Edit: I forgot to ask, anyone know how to measure the bearings to find out which ones I will need? And a good source of bearings?


----------



## Mike T. (Feb 3, 2004)

I've removed the bearings, flipped out the seals, flushed (with WD-40) and re-packed them with good results in the past. Of course, this depends on whether yours have physical damage. They're only like $5-10 each anyway.

I just use a hammer, 7" drift punch and a (correct sized) socket for re-installing the bearings. I would have no use for a bearing press for these hubs as they're so easy to service with basic hand tools. I can do the whole rear hub in less than 5 minutes. I have a .txt file on (asian cartridge bearing) hub overhaul if anyone wants it. I wrote it for one of the hub marketers.

The bearing seals usually have the brg number cast into the seal. Brandon @ BHS.com might have them or I've ordered them through local auto parts stores before.

There are some big online bearing suppliers but I don't have a link.


----------



## tinball (Sep 24, 2014)

Thanks Mike. I have 3 of the 4 bearings serviced. I didn't get to the inside one on the freehub. The underside of the freehub won't allow me to get the cover off and the other side of the bearing isn't accessible unless I pull the outer one. I'm afraid I'm going to have to take it to the shop to pull the bearings at this point. I tried tapping it out with a socket but it wouldn't budge. And I didn't want to wail away on it just in case. 

Since I liberally sprayed the top one with degreaser, I don't feel confident that it didn't penetrate and break down the little grease left inside that bearing.


----------



## Mike T. (Feb 3, 2004)

tinball said:


> Thanks Mike. I have 3 of the 4 bearings serviced. I didn't get to the inside one on the freehub. The underside of the freehub won't allow me to get the cover off and the other side of the bearing isn't accessible unless I pull the outer one. I'm afraid I'm going to have to take it to the shop to pull the bearings at this point. I tried tapping it out with a socket but it wouldn't budge.

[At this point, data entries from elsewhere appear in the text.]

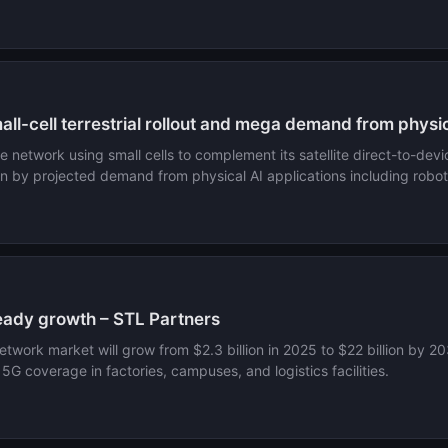
ll-cell terrestrial rollout and mega demand from physic
e network using small cells to complement its satellite direct-to-devic
ven by projected demand from physical AI applications including rob
teady growth – STL Partners
network market will grow from $2.3 billion in 2025 to $22 billion by
G coverage in factories, campuses, and logistics facilities.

And I didn't want to wail away on it just in case.
> 
> Since I liberally sprayed the top one with degreaser, I don't feel confident that it didn't penetrate and break down the little grease left inside that bearing.


You tap them IN with sockets and OUT with a drift punch. But then I can't see your freehub unit.


----------



## tinball (Sep 24, 2014)

Mike the freehub body in the video below looks exactly like mine. IT's at the 2:00 mark.




The bearing that I am calling the outer is the one by the cassette lockring threads. The inner is the one that is most inboard when the wheel is assembled. The 2 bearings have a sleeve between them. You can see the inboard bearing cannot be removed to the inside as the freehub body is blocking it.

Edit: I may have missed a circlip holding in the outer bearing race. I'll have to double check but I didn't notice one before or feel it when cleaning the freehub.

Edit2: I didn't find one on closer inspection. However I may be completely missing it. But the video at 2:08 ish doesn't show one that I can see either.


----------



## Mike T. (Feb 3, 2004)

tinball said:


> Mike the freehub body in the video below looks exactly like mine. IT's at the 2:00 mark.
> The bearing that I am calling the outer is the one by the cassette lockring threads. The inner is the one that is most inboard when the wheel is assembled. The 2 bearings have a sleeve between them. You can see the inboard bearing cannot be removed to the inside as the freehub body is blocking it.
> Edit: I may have missed a circlip holding in the outer bearing race. I'll have to double check but I didn't notice one before or feel it when cleaning the freehub.
> Edit2: I didn't find one on closer inspection. However I may be completely missing it. But the video at 2:08 ish doesn't show one that I can see either.


I don't doubt for a second that this isn't a Taiwan/China hub and most of them come apart very similar to each other.

Your exploded graphics shows two circlips in the FH body even though I don't see them in very close scrutiny of the vid. I see that it looks like the inner (pawl side) bearing unit doesn't come out to the pawl side like all the other Taiwan hubs I've worked on. Those two brg units (and their spacer tube) seem that that will come out via the non-pawl side.

I made myself a bearing box to give a known surface on which to place the hub and carrier when tapping. Plus - the brgs drop through the hole.


----------